[Pose landmark coordinates]
=== Section Start ===

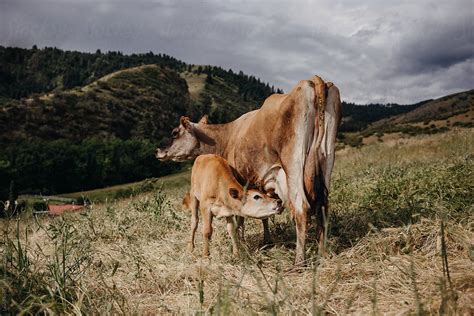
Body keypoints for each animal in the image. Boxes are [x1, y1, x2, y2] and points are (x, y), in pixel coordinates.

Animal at [157, 76, 342, 264]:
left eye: (174, 132)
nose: (158, 151)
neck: (226, 137)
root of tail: (314, 80)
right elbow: (265, 215)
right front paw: (266, 241)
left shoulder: (241, 181)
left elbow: (240, 217)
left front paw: (242, 243)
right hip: (326, 160)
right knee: (323, 208)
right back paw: (322, 253)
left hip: (293, 165)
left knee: (301, 209)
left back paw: (299, 260)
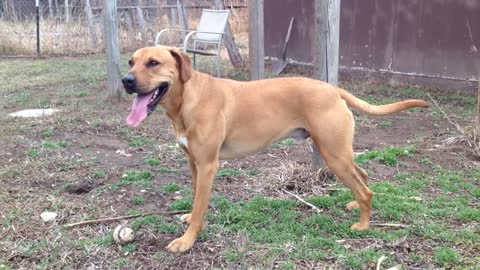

=== Section End ===

*PROBLEM DESCRIPTION*. Please set down each entry word for word, without its images.

*ANSWER SPACE*.
Body keypoints for each animal in the image. Boxes are [x1, y1, x2, y2] and points are (x, y), in pixel coordinates.

Animal at [157, 76, 342, 264]:
left eye: (174, 132)
nose: (158, 151)
neck: (226, 137)
root of tail: (314, 80)
right elbow: (265, 215)
right front paw: (266, 241)
left shoulder: (241, 181)
left elbow: (240, 217)
left front paw: (242, 243)
right hip: (326, 160)
right knee: (323, 208)
right back paw: (322, 253)
left hip: (293, 165)
left knee: (301, 209)
left back paw: (299, 260)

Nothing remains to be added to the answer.